Saved data entries

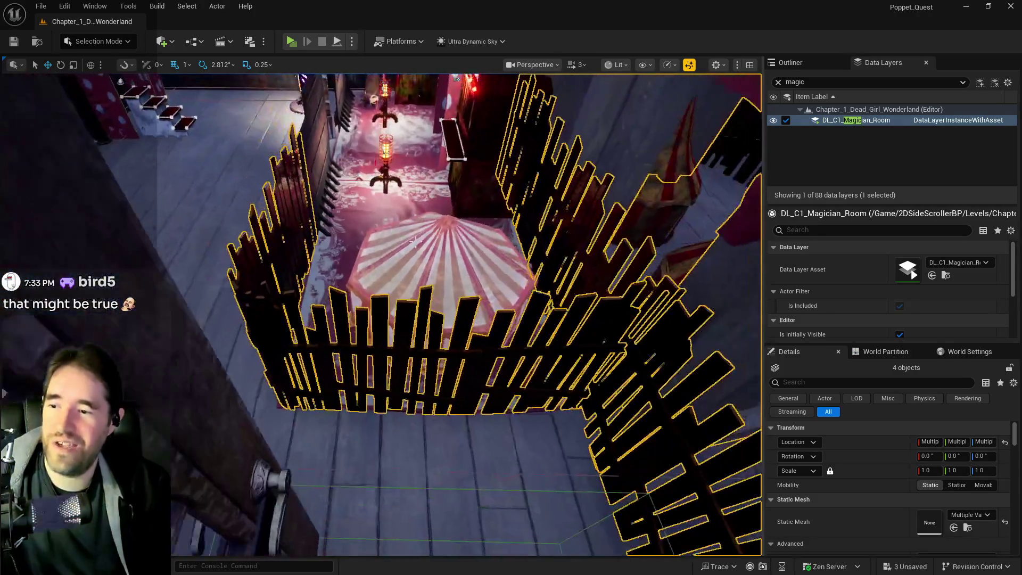
pyautogui.keyDown('ctrl'); pyautogui.click(408, 236); pyautogui.keyUp('ctrl')
pyautogui.press('f')
pyautogui.moveTo(381, 243)
pyautogui.mouseDown()
pyautogui.moveTo(381, 223)
pyautogui.moveTo(381, 244)
pyautogui.moveTo(357, 198)
pyautogui.mouseUp()
pyautogui.press('f')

◆ PROBLEM DETAILS ◆
From the line with "pyautogui.moveTo(357, 198)" through the final line of the records, return each line exactly. Leave out the rest.

◆ SOLUTION TO THIS TASK ◆
pyautogui.moveTo(357, 198)
pyautogui.mouseUp()
pyautogui.press('f')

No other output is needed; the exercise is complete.